----- Provided data

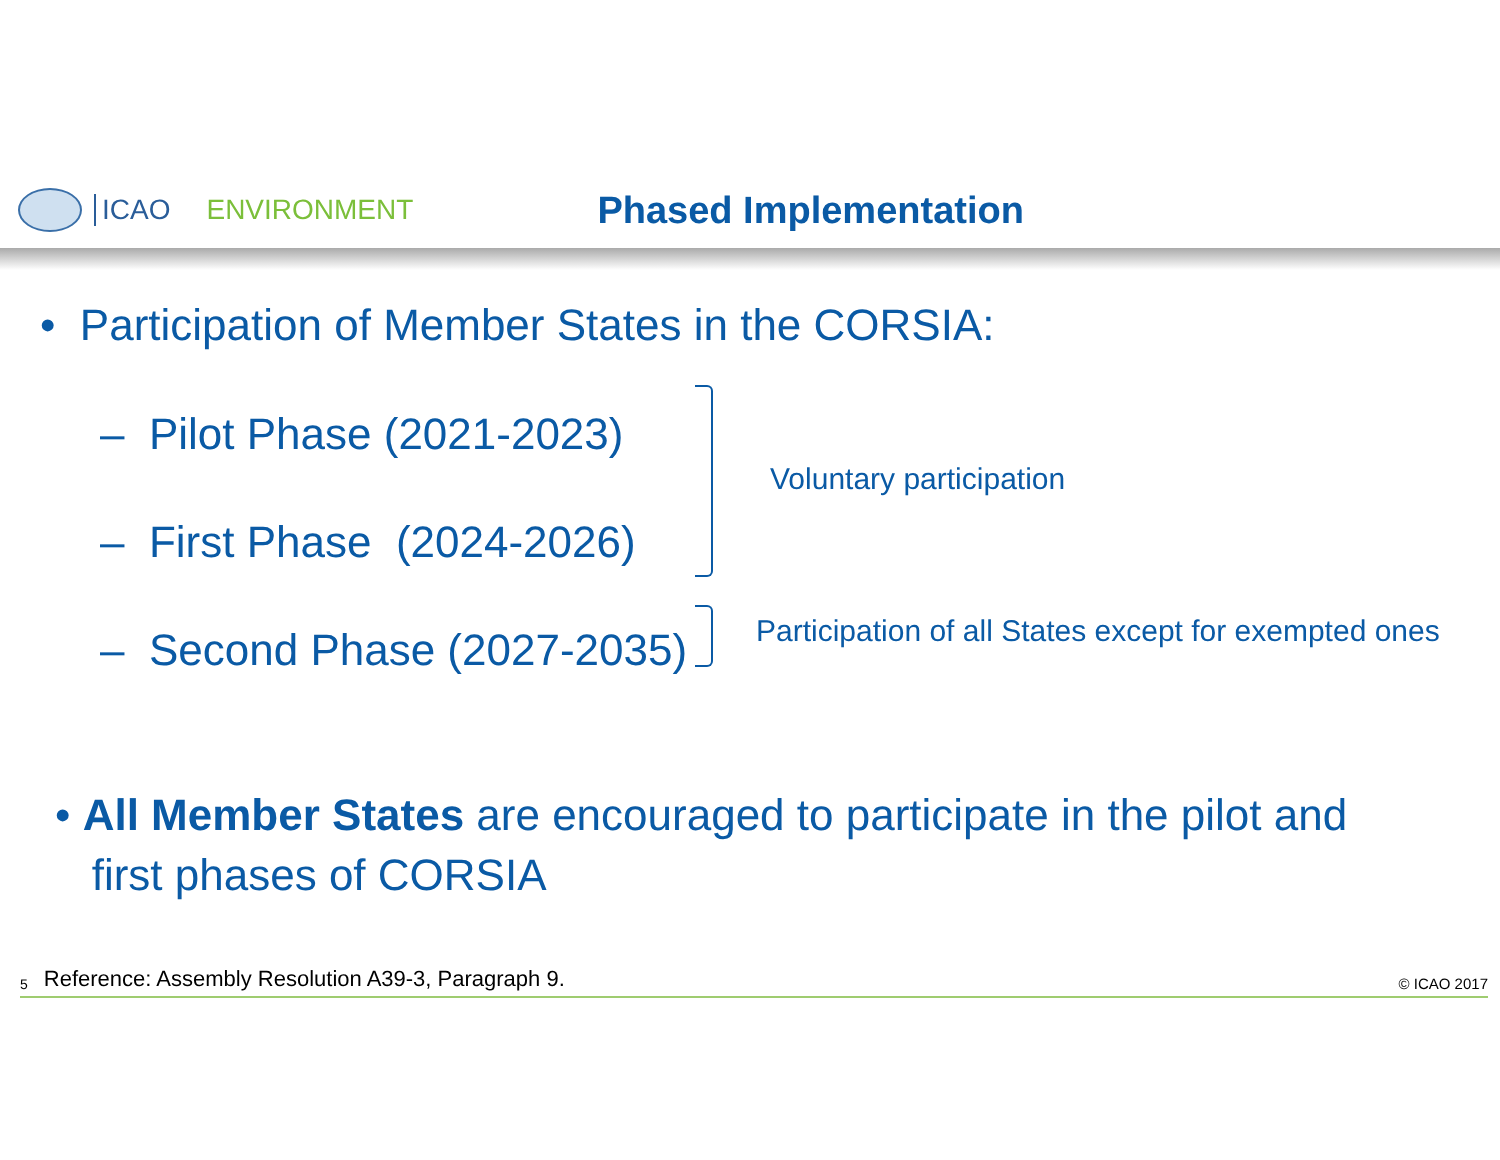ICAO ENVIRONMENT Phased Implementation
• Participation of Member States in the CORSIA:
– Pilot Phase (2021-2023)
– First Phase (2024-2026)
– Second Phase (2027-2035)
Voluntary participation
Participation of all States except for exempted ones
• All Member States are encouraged to participate in the pilot and
first phases of CORSIA
5 Reference: Assembly Resolution A39-3, Paragraph 9. © ICAO 2017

----------

> [Assignment]:
Restate all entries above exactly, but not the images.

> [Answer area]:
ICAO ENVIRONMENT Phased Implementation
• Participation of Member States in the CORSIA:
– Pilot Phase (2021-2023)
– First Phase (2024-2026)
– Second Phase (2027-2035)
Voluntary participation
Participation of all States except for exempted ones
• All Member States are encouraged to participate in the pilot and
first phases of CORSIA
5 Reference: Assembly Resolution A39-3, Paragraph 9. © ICAO 2017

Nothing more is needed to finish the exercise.